Deux jours après le lancement d’un satellite 100 % local, la Tunisie rêve d’une agence nationale de l’espace. Un projet ambitieux ou insensé ?
Le 22 mars dernier, la Tunisie créait l’événement en lançant son satellite dans l’espace, destiné à l’internet des objets. Le petit pays est le premier du Maghreb et le sixième d’Afrique à fabriquer son propre satellite. Car c’est bien là la spécificité de « Challenge One » : il s’agit d’un satellite 100 % tunisien. Celui-ci a été construit par une équipe de TelNet, un groupe de télécommunications national. Les ingénieurs ont, pour la plupart, été formés dans le pays. Seul élément non tunisien : le lieu du décollage. C’est de Baïkonour, au Kazakhstan, qu’a décollé la fusée.
L’occasion pour le président Kaïs Saïed, dont le pays traverse actuellement une crise à la fois politique et sociale, de vivre un moment plus positif. Cette crise, justement, a légèrement occulté le lancement du satellite, déjà marqué par des conditions météorologiques mauvaises qui ont provoqué un décalage de la date de lancement initialement prévue le 20 mars, jour de fête nationale en Tunisie.
30 satellites tunisiens en 2023 ?
« Challenge One » doit permettre de récolter en temps réel des données d’appareils connectés, comme les thermomètres, les capteurs de pollution, les puces de localisation ou encore les senseurs d’humidité. Au-delà de la performance technologique, qui doit permettre de rendre certains secteurs — agriculture, télécommunications, transports, etc. — plus performants, il place la Tunisie en bonne position dans la course à l’aérospatiale en Afrique.
Cité par Jeune Afrique, un ingénieur du pôle technologique d’El Ghazela à Tunis explique que l’enthousiasme constaté après le lancement du satellite est un peu trop démesuré. « Il n’y a franchement pas lieu de pavoiser et de parler de grande réalisation nationale. Ce type d’ouvrage est régulièrement lancé par les universités américaines », prévient-il.
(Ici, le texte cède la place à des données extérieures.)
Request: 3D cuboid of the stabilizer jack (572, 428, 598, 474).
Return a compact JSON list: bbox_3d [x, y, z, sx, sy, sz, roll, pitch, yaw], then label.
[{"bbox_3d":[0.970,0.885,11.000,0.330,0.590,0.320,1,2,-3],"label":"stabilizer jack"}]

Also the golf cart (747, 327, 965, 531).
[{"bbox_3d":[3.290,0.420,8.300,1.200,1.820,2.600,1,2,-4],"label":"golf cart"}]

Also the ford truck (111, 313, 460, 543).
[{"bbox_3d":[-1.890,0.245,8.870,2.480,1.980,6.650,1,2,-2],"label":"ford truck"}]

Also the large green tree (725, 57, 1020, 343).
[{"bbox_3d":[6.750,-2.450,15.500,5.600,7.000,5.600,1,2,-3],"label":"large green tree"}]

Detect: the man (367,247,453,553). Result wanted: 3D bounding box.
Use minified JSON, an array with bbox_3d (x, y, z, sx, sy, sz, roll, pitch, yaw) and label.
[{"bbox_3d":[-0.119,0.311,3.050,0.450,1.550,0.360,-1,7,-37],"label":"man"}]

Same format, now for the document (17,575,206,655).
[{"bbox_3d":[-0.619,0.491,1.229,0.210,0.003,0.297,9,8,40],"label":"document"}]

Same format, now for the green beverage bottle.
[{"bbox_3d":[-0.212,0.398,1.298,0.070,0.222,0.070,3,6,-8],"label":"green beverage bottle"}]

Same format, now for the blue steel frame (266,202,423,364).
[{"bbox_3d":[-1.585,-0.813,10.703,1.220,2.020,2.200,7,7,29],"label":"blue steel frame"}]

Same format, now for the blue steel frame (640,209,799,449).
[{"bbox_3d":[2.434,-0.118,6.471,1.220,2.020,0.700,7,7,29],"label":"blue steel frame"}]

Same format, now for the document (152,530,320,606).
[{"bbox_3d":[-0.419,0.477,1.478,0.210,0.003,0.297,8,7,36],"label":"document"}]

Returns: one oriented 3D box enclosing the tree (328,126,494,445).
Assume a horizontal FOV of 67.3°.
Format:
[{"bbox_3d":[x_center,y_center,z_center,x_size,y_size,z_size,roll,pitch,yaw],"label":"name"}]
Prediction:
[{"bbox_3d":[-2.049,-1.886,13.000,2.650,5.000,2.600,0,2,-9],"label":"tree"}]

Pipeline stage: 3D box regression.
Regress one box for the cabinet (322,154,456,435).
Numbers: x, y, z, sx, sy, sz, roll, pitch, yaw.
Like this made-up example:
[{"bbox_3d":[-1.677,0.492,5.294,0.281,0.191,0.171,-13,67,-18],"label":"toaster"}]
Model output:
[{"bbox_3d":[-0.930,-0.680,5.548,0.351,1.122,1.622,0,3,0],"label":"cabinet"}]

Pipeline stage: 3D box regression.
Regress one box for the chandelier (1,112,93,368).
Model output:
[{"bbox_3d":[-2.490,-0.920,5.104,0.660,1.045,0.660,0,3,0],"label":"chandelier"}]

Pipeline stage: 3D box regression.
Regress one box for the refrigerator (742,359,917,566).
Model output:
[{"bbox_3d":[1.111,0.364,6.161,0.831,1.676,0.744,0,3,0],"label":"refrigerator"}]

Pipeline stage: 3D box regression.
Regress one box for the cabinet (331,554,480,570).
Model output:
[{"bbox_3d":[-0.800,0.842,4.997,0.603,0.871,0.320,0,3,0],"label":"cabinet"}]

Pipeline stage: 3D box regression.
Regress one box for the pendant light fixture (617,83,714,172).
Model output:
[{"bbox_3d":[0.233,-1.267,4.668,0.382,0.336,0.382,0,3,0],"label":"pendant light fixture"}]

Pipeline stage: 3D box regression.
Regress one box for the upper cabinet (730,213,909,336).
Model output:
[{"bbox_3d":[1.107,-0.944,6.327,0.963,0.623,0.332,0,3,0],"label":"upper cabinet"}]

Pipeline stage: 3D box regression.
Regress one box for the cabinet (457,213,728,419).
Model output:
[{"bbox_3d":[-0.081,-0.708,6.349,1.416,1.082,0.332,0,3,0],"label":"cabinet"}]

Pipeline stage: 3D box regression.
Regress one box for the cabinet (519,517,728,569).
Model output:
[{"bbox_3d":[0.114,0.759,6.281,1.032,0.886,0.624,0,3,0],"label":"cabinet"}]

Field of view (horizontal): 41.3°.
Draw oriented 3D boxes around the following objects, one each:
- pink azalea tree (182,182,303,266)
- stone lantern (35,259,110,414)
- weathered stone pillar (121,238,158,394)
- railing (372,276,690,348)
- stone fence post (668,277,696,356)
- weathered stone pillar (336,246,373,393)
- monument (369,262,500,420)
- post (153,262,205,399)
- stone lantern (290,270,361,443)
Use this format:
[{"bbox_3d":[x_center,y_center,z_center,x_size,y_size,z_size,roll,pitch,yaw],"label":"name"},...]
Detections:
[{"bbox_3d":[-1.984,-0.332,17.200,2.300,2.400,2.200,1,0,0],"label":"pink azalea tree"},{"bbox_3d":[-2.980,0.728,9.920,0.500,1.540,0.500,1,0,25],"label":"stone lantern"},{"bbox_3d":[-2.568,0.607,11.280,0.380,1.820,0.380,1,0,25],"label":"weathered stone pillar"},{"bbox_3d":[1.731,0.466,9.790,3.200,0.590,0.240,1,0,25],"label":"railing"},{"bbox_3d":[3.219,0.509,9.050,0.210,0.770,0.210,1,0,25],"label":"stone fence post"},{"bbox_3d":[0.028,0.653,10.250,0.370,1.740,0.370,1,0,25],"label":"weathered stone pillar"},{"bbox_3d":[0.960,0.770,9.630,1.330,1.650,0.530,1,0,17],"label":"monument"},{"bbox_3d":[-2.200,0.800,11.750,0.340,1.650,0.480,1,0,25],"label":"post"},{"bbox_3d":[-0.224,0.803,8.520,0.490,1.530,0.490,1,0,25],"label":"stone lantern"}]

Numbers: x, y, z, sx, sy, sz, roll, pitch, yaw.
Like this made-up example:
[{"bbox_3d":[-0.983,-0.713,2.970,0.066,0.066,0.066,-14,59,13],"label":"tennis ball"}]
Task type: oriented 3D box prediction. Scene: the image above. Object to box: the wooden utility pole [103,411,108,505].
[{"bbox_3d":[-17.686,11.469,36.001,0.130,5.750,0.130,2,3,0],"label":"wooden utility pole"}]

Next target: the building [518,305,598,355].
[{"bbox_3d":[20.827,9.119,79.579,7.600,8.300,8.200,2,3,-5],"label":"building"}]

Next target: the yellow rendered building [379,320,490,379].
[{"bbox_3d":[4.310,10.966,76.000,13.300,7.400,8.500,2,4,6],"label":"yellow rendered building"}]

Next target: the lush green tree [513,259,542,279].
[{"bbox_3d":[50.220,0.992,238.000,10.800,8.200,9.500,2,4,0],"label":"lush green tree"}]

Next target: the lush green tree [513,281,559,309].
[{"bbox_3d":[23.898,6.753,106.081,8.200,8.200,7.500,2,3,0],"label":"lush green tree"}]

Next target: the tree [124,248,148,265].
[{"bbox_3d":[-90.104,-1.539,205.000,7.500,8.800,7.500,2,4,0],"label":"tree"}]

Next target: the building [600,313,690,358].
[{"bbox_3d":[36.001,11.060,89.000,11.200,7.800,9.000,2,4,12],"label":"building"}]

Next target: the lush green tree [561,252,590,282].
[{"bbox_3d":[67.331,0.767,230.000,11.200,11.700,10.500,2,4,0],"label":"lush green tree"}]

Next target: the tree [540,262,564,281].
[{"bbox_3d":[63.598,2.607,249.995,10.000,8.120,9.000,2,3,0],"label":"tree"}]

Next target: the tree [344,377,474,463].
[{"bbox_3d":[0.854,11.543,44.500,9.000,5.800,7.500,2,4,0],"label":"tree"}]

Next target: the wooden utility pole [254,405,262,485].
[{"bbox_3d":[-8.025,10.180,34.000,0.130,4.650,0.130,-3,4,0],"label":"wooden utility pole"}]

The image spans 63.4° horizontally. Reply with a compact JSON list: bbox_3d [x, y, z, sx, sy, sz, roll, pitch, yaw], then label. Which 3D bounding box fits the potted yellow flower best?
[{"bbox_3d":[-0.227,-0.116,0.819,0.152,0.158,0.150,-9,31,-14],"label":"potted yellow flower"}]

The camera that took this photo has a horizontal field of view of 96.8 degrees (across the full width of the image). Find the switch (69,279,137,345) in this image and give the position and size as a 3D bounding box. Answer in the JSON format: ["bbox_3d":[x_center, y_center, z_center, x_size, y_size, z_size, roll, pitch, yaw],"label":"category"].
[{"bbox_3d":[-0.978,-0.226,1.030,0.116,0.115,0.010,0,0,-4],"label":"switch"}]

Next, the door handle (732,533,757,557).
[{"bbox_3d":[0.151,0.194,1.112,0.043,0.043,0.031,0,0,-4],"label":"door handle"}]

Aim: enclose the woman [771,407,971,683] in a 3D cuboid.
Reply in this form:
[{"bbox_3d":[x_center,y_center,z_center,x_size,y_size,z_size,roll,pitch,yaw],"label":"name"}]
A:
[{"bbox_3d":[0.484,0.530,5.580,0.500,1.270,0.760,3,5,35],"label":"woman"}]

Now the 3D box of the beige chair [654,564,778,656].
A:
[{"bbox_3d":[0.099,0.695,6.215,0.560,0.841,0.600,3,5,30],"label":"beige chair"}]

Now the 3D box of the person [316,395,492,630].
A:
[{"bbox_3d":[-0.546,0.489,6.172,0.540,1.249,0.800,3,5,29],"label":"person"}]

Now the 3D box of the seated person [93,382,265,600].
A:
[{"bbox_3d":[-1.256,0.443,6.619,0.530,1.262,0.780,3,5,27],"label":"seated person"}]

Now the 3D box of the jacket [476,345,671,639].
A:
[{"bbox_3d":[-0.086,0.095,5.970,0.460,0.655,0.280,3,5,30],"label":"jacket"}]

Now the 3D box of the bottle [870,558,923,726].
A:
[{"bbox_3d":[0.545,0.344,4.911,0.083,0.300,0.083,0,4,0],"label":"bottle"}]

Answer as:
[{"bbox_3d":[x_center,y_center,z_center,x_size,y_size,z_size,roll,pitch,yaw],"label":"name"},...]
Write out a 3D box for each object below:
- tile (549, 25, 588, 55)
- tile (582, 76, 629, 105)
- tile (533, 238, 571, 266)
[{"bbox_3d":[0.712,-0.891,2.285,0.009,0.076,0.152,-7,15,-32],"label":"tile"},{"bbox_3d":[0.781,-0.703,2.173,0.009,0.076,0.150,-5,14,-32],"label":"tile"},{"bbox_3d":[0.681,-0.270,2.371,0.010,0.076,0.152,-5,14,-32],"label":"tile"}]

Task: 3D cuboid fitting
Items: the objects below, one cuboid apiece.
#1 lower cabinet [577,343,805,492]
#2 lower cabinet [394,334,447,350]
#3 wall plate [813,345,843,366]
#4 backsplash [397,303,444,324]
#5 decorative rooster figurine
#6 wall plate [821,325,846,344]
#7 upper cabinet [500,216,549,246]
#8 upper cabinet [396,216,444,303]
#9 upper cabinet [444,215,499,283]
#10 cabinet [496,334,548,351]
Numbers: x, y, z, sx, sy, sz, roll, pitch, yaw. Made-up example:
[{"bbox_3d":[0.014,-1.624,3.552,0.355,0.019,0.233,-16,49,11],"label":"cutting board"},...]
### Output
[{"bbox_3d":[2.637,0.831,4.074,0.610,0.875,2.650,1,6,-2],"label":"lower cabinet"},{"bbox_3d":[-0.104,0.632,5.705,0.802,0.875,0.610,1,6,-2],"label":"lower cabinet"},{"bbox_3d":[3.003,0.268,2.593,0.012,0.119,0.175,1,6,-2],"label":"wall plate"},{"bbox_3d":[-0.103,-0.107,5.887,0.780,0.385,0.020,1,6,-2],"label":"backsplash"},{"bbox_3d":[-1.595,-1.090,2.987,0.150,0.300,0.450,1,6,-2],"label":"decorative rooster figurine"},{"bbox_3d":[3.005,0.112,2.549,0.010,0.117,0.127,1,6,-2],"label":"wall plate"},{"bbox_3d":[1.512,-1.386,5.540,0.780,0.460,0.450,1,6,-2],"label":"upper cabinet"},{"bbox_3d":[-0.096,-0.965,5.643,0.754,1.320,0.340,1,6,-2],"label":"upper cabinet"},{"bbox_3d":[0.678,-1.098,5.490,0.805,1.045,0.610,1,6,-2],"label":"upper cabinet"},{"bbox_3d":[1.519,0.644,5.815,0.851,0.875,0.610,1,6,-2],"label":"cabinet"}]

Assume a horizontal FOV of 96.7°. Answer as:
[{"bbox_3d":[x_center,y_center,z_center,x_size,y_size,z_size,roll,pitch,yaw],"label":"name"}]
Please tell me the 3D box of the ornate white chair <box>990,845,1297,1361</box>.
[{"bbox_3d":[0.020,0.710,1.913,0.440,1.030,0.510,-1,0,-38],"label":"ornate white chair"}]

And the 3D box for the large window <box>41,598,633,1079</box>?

Certes, mais il fallait déjà le faire. Le patron de TelNet Holding, Mohamed Frikha, a des ambitions pour la Tunisie. Il rêve de gérer une flotte d’une trentaine de satellites dans les deux ans à venir. Il en appelle à la création d’une « agence nationale de l’espace ». Mais attention de ne pas se brûler les ailes : Frikha, ancien député et candidat malheureux à la présidentielle, avait déjà tenté de révolutionner le secteur des compagnies aériennes tunisiennes en lançant Syphax. La société avait fait faillite en 2013 et son fondateur avait dû vendre ses parts de TelNet pour se renflouer.